The introduction of the Kuroiler poultry breed from India in East Africa is not only changing fortunes for many farmers in the region, but also helping governments address nutritional deficiency challenges.
Increasing demand for eggs and poultry meat in East Africa and ongoing drive by countries in the region to empower economically the rural chicken rearing communities has given rise to a trend favouring the improvement of indigenous chicken and breeding of imported hardy species especially in Kenya, Uganda. An emerging trend in both countries is the growing importation of the hardy chicken breed of ‘Kuroiler’, an acronym derived from the words ‘Keggfarms’, ‘curry’ and ‘broiler’, that was pioneered by India’s Keggfarms Pvt. Ltd.

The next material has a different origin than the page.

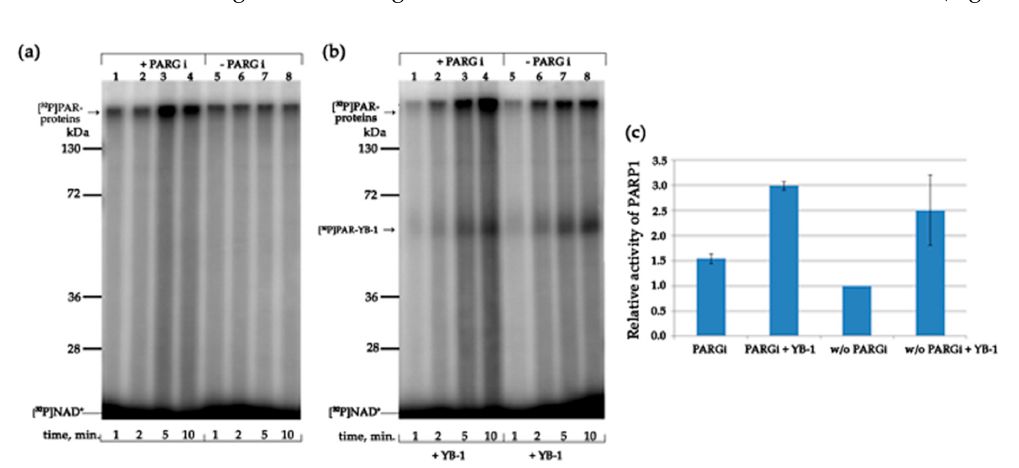
Figure 11. YB-1 affects the PARylation reactions catalysed by proteins of nuclear extracts from HeLa cells. ( a , b ) Protein PARylation in the presence of HeLa nuclear extracts and [ 32 P]NAD according to SDS-PAGE and phosphor imaging. The reaction mixtures consisted of 1.0 mg / mL nuclear extract proteins, 0.25 OD 260 /mL activated DNA, 5 mM MgCl 2 , 4 µM NAD + and [ 32 P]NAD (0.4 µCi), 1600 nM YB-1 ( b ), and either 1 µM PARG inhibitor (( a , b ), lanes 1–4) or no such inhibitor (( a , b ) lanes 5–8), as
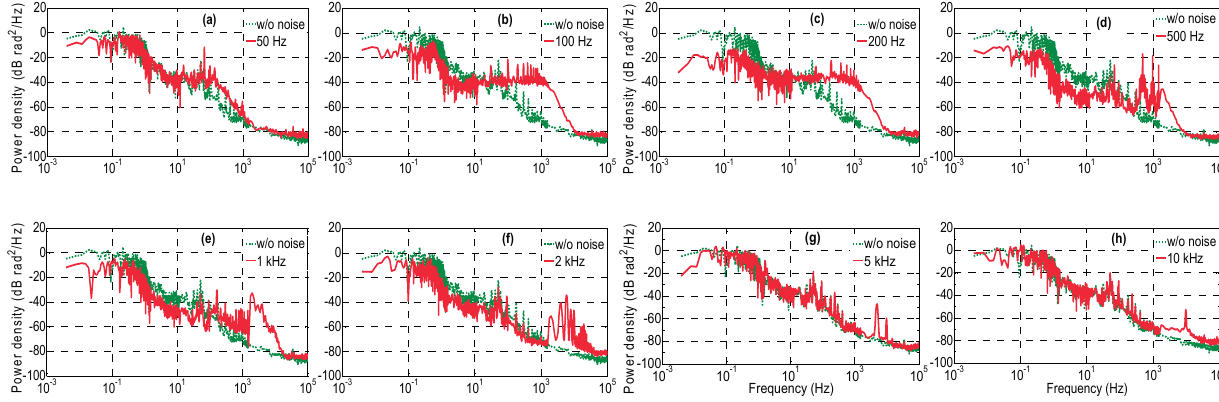
Figure 2. Excess phase noise spectra with (solid) and without (dashed) external acoustic perturbations. Measurement is done with 80 m single-mode fiber (SMF) at eight single-tone perturbation frequencies: ( a ) 50 Hz; ( b ) 100 Hz; ( c ) 200 Hz; ( d ) 500 Hz; ( e ) 1 kHz; ( f ) 2 kHz; ( g ) 5 kHz; and ( h ) 10 kHz. The driving power is the same for all the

In Uganda for example, the National Animal Genetic Resource Centre (NAGRC), which pioneered the breeding and distribution of the ‘Kuroiler’ breed also called Gallus gallus domesticus in 2011, producing 175,314 kuroiler chicks in 2017, surpassing the initial 50,000 chicks.
“Over 5000 households in 90 districts of Uganda have been reached in the medium term, increasing the total number of Kuroiler birds from 2 million to 2,175,314,” said NAGRC. The number of distributed Kuroiler chicks increased to 300,849 by last year, all which were distributed to 54 districts of the country “contributing to the increased production and productivity of poultry farmers, and reducing the lengthy period of producing local cocks and eggs from one year to between four and five months.”

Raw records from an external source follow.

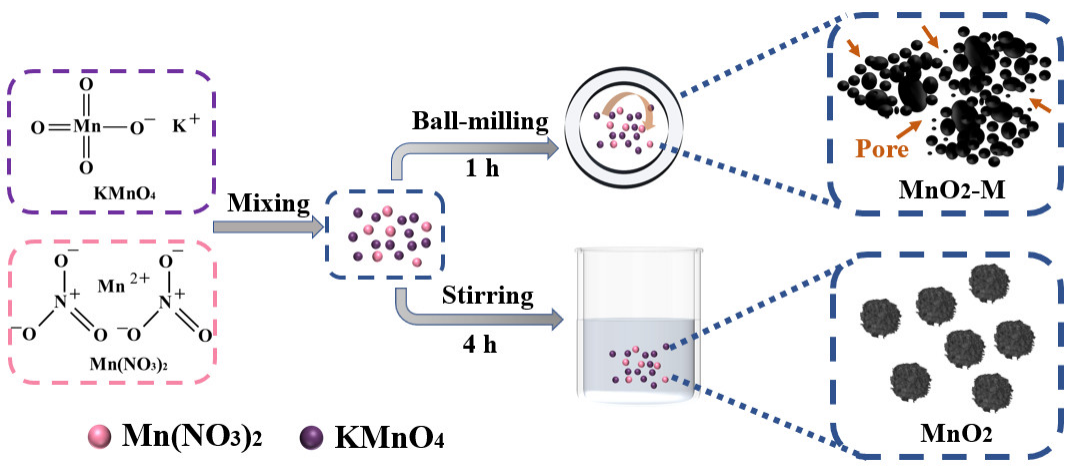
Scheme 1. Schematic illustration of the preparation of catalysts.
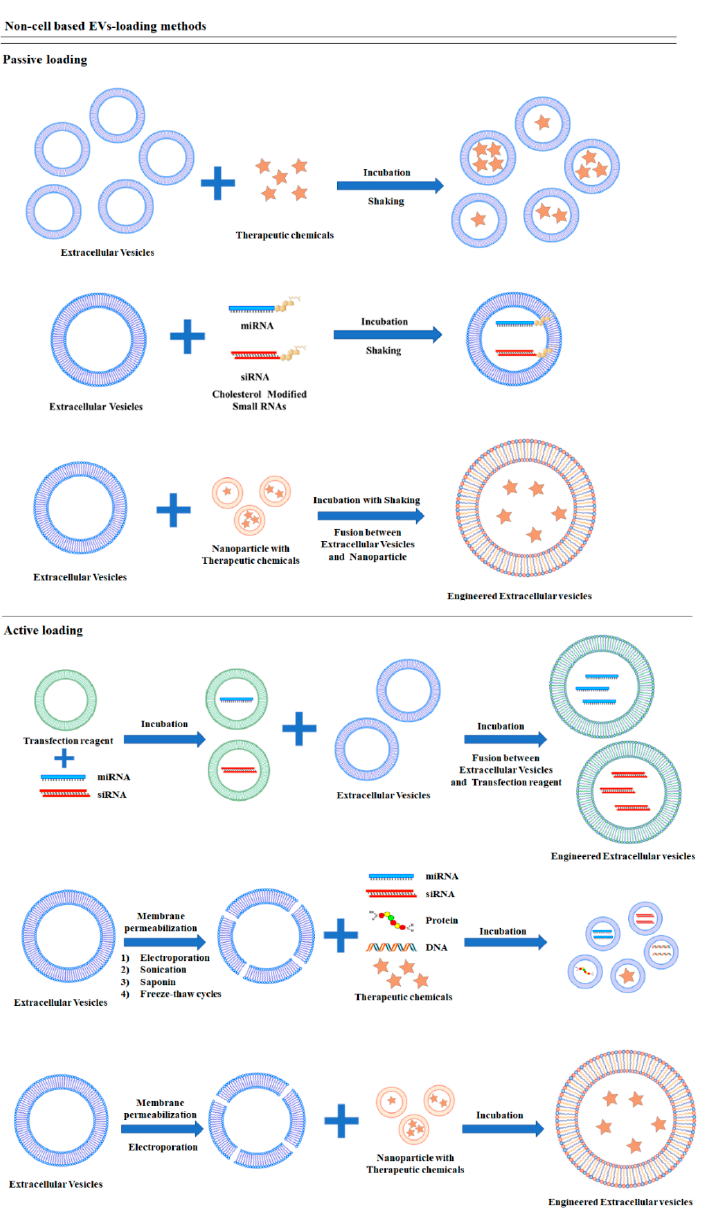
Figure 2. Schematic diagrams of non-cell-based cargo loading methods.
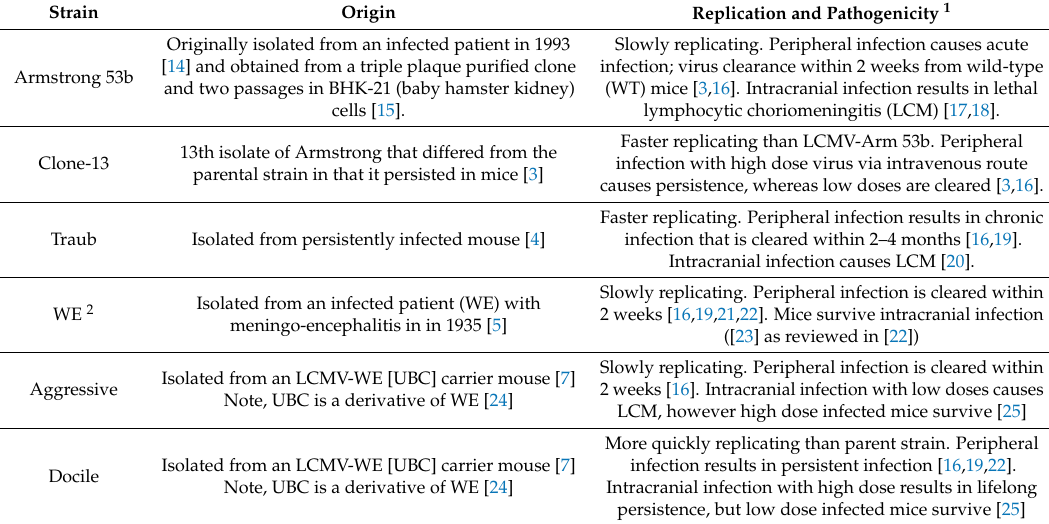
Table 1. Origin and outcome of infection of the six commonly used lymphocytic choriomeningitis virus (LCMV)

Uganda had by the end of 2018 increased total production and distribution of Kuroiler birds to 2,476,163 birds “which have over the years been distributed to more than 15,000 households, 65% of which are women headed.”
According to Uganda’s Ministry of Agriculture, Animal Industry and Fisheries, the government targets the breeding and production of at least one billion poultry birds by the end of 2020.
In neighbouring Kenya, where the first imported Kuroiler chicken came from Uganda, the demand for this breed, known for laying up to 200 eggs a year and producing high quality poultry meat, has been on the increase. Several businesses have emerged specializing in breeding of Kuroiler and also using the Indian bred variety to improve the indigenous breeds that have hitherto been producing as few as 40 eggs per year and weighing less than 1 kg at maturity, compared to 2.5 kgs to 3 kgs for the multi-colored Kuroiler chicken.